* **Exercise**
Exactly the lines from the first line of the listing through the line containing "t? Wat is er aan de" should appear in the output, unchanged.

* **Study material**
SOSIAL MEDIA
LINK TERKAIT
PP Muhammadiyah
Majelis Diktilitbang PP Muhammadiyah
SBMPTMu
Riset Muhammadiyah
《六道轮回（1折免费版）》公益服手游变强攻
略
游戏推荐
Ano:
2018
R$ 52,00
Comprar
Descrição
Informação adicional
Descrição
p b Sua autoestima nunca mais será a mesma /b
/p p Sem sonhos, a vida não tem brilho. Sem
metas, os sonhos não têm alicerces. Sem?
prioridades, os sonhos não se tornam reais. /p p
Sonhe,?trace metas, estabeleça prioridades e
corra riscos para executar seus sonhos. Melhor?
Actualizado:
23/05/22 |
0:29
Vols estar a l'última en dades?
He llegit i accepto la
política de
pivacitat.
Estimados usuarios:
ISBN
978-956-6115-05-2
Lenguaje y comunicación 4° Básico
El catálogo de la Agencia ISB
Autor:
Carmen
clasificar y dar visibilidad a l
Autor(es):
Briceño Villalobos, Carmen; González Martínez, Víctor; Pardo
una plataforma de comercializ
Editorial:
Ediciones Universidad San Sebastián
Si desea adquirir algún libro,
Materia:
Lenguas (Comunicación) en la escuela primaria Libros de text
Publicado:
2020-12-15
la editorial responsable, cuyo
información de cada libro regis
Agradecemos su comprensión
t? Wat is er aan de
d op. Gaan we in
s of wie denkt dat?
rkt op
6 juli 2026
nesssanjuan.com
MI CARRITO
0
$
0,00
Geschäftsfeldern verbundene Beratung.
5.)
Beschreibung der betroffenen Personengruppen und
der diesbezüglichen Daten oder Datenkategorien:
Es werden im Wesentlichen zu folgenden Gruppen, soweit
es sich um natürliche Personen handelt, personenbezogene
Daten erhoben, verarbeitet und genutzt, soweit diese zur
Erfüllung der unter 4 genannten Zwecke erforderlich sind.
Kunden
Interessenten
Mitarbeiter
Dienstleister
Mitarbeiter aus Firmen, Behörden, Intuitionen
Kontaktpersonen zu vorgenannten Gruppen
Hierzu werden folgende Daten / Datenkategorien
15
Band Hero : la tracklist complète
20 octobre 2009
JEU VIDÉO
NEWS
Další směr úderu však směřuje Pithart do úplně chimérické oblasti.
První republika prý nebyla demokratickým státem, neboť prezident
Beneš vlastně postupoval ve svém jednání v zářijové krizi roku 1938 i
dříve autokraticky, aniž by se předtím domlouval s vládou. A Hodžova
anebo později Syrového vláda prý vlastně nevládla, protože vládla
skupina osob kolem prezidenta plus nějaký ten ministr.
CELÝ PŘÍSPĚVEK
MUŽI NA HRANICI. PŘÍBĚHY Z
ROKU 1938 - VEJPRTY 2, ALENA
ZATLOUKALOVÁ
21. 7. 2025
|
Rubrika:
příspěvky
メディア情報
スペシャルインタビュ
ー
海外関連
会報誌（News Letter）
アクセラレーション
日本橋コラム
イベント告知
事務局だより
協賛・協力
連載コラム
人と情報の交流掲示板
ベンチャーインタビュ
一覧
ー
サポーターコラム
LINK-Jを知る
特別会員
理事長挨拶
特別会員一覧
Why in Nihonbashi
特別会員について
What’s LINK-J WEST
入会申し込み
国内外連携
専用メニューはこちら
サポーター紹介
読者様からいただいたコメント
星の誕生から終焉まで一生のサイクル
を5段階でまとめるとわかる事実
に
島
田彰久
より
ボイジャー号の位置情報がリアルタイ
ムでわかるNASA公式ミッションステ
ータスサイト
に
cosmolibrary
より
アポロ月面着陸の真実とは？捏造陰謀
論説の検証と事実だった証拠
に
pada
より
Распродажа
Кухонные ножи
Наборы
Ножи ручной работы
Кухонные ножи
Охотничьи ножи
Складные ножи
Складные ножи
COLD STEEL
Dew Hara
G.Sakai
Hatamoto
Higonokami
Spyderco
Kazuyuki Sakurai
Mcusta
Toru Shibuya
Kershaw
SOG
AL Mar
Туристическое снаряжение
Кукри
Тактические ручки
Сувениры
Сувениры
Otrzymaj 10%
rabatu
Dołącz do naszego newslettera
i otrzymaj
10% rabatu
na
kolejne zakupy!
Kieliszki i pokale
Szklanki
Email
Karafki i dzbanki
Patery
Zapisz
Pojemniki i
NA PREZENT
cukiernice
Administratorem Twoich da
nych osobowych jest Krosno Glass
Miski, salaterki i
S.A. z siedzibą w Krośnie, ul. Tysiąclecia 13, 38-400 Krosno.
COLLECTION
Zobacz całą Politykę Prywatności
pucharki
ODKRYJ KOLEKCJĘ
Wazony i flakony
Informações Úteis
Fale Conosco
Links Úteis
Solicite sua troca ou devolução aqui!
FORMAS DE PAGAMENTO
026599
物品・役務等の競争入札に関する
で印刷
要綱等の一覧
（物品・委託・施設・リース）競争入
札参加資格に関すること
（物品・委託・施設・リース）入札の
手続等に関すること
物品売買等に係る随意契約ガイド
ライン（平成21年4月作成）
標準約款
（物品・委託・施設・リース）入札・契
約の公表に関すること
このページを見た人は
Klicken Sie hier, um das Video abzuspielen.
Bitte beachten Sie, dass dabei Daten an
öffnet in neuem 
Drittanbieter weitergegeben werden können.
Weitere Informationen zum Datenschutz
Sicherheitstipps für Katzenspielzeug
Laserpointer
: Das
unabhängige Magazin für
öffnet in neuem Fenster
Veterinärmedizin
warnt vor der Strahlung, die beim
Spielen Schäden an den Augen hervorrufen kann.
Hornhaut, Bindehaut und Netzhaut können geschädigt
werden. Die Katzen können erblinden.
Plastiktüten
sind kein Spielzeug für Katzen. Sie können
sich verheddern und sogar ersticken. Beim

* **Written response**
SOSIAL MEDIA
LINK TERKAIT
PP Muhammadiyah
Majelis Diktilitbang PP Muhammadiyah
SBMPTMu
Riset Muhammadiyah
《六道轮回（1折免费版）》公益服手游变强攻
略
游戏推荐
Ano:
2018
R$ 52,00
Comprar
Descrição
Informação adicional
Descrição
p b Sua autoestima nunca mais será a mesma /b
/p p Sem sonhos, a vida não tem brilho. Sem
metas, os sonhos não têm alicerces. Sem?
prioridades, os sonhos não se tornam reais. /p p
Sonhe,?trace metas, estabeleça prioridades e
corra riscos para executar seus sonhos. Melhor?
Actualizado:
23/05/22 |
0:29
Vols estar a l'última en dades?
He llegit i accepto la
política de
pivacitat.
Estimados usuarios:
ISBN
978-956-6115-05-2
Lenguaje y comunicación 4° Básico
El catálogo de la Agencia ISB
Autor:
Carmen
clasificar y dar visibilidad a l
Autor(es):
Briceño Villalobos, Carmen; González Martínez, Víctor; Pardo
una plataforma de comercializ
Editorial:
Ediciones Universidad San Sebastián
Si desea adquirir algún libro,
Materia:
Lenguas (Comunicación) en la escuela primaria Libros de text
Publicado:
2020-12-15
la editorial responsable, cuyo
información de cada libro regis
Agradecemos su comprensión
t? Wat is er aan de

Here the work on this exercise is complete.